We live in an ever more personalized world. Almost everything can be tailored to your specific needs, desires or tastes. If you've ever logged into a web browser, this customization is being done for you without your knowledge.
Even if you're not logged into Google, its search results will not only take in the objective information needed to answer your query, but it will also tailor it to be more in line with your past behaviors based on cookies in your browser - unless you opt out of this feature by turning off your search history personalization.
All this seems well and good, and for simple things, like search results, it may not be such a bad thing. Unfortunately, there can be some unpleasant side effects as we begin to expect that everything will be as we deem it should be, tailored to our every whim.
This can be especially dangerous when it comes to the world of work.
There's a Reason It's Called 'Work'
If you are working for a company, no matter what your role is, you are there to help the company succeed and therefore you should be compensated appropriately. Businesses must weigh decisions all the time about compensation and service to their clients. They balance this with protecting the bottom line, while ensuring a healthy future of the business, so that employees can continue to draw a paycheck.

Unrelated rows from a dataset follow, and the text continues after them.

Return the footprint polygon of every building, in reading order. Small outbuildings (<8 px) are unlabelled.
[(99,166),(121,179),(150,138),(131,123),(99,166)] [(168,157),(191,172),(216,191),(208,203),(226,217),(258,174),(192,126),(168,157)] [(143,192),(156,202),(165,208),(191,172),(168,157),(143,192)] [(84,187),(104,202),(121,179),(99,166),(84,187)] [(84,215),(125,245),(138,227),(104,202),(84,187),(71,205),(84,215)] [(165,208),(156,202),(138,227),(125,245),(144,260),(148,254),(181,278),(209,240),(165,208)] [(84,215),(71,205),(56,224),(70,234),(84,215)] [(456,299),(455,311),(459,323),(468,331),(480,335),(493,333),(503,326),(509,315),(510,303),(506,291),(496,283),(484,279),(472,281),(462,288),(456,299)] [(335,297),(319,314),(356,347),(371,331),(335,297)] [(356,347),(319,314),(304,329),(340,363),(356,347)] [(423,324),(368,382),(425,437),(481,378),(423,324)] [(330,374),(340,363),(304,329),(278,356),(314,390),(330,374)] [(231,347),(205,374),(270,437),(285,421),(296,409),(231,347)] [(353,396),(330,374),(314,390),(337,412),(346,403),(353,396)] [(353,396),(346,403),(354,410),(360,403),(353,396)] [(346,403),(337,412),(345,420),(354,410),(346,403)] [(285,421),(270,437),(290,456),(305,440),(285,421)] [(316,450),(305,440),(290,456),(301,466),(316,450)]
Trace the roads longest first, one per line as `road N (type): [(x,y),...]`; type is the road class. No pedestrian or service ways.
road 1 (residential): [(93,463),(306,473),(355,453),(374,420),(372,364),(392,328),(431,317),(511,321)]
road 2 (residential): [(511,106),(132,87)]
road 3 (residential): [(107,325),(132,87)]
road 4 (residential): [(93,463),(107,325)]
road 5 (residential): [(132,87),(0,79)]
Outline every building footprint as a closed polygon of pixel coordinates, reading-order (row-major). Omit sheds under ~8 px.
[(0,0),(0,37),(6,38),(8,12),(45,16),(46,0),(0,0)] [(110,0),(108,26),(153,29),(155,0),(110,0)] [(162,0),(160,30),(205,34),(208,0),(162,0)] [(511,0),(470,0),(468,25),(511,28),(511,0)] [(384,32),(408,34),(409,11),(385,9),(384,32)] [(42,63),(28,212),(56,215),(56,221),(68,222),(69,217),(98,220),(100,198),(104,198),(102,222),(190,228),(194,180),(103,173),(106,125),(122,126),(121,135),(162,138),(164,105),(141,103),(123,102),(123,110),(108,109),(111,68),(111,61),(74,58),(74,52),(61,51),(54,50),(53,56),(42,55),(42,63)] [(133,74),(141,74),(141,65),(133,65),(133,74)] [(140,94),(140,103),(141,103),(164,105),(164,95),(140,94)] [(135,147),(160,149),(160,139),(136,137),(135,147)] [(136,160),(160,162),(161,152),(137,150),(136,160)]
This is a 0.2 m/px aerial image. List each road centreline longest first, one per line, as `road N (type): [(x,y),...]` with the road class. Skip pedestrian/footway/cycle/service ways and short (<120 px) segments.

There is a natural conflict between the needs of the employee (you) and the needs of the organization (where you work). This conflict can be compounded if you become disengaged with work. This is not only harmful to the company, but also harmful to you, the employee, as this may lead to distraction, decreased effort, poor performance, bad reviews and, ultimately, it could damage your career.
If you're having problems with your work situation, you are obligated to bring up reasonable concerns to your manager. If the situation is untenable, then perhaps it's time to move on. There is no such thing as a perfect job, and if you keep looking for that while ignoring your obligations, it will hurt you in the long run.
Instead, try to look at the opportunities you'll have in the future, based on your performance in these less than ideal conditions. Maybe it won't be with the same company, but the skills and knowledge that you gain in working through difficult employment situations will undoubtedly serve you well in the future.
Your Job Is Your Choice
Don't forget that your job is your choice, to an extent. You don't have to keep going into the office every day; you can always quit. This is not something I'd recommend, unless you have a substantial cash reserve (as well as another opportunity on the horizon), but, technically, it is always an option. According to a recent JobsInTheUS.com poll, 35 percent would leave their current job for another if it paid more; 16 percent would leave for better benefits elsewhere.
Change Your Perspective
If you're unhappy in your job situation, here are some things to ponder that could turn things around for the better:
- What brought you to the job in the first place? You have control over how you approach the work that you do. Think about those aspects of the work you enjoy, and try to find new and different ways to do more of that, and maybe even do it better.
- While there are obvious limitations, most managers would welcome an employee bringing ideas to the table about how they might be able to improve the process.
- As Seth Godin points out in his book, Linchpin, the days of the "factory worker" are almost gone, and that means employers need you to bring your full self to work. Find ways to engage in your work in a way that you enjoy, and you might find yourself feeling differently about your job.